Unlabelled: Improving AIDS Care after Trauma (ImpACT), a coping intervention for HIV-infected women with sexual abuse histories, was evaluated for feasibility and potential efficacy in a public clinic in Cape Town, South Africa. Sixty-four participants were enrolled prior to starting antiretroviral therapy (ART). After completing baseline assessments, participants were randomly assigned to standard of care (SoC: three adherence counseling sessions) or ImpACT (SoC plus four individual and three group sessions). Participants completed assessments at 3 months (after individual sessions) and 6 months post-baseline. In exploratory analysis of primary outcomes, ImpACT participants, compared to SoC, reported greater reductions in avoidance and arousal symptoms of PTSD and greater increases in ART adherence motivation at 3 months.
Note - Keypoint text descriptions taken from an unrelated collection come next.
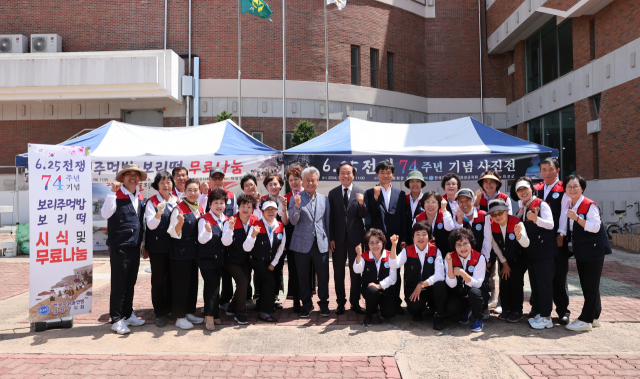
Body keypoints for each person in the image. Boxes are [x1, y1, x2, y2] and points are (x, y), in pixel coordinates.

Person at [101, 164, 147, 334]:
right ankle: (117, 319)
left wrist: (143, 244)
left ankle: (128, 314)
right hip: (120, 246)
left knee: (131, 283)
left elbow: (140, 222)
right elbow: (105, 214)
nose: (133, 177)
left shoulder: (139, 196)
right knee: (119, 284)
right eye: (129, 175)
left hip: (134, 246)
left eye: (136, 175)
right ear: (122, 178)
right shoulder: (115, 194)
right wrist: (112, 193)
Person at [563, 175, 611, 332]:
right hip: (583, 250)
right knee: (589, 285)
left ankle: (585, 319)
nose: (572, 189)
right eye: (569, 186)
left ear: (582, 188)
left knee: (590, 285)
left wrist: (577, 218)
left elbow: (595, 227)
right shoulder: (572, 204)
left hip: (593, 250)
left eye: (575, 186)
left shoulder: (589, 205)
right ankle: (595, 316)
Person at [510, 176, 557, 330]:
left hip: (544, 252)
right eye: (519, 190)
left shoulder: (541, 204)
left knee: (544, 285)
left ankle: (546, 317)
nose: (523, 192)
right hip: (532, 253)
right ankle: (540, 312)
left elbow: (550, 225)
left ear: (532, 188)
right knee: (536, 285)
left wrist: (536, 219)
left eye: (525, 189)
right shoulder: (523, 207)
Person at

Clinically significant decreases in overall PTSD symptoms were also demonstrated at 3 months. These effects continued as trends at the 6-month assessment, in addition to increases in social/spiritual coping. In analysis of secondary outcomes, high levels of non-adherence to ART and poor care engagement were evident at 6 months, with no differences between study arms. A trauma-focused, culturally-adapted individual intervention delivered by a non-specialist in the HIV care setting is feasible and acceptable. Preliminary findings suggest ImpACT has potential to reduce PTSD symptoms and increase ART adherence motivation, but a more intensive intervention may be needed to improve and maintain care engagement among this population.

Trial Registration: ClinicalTrials.gov NCT02223390.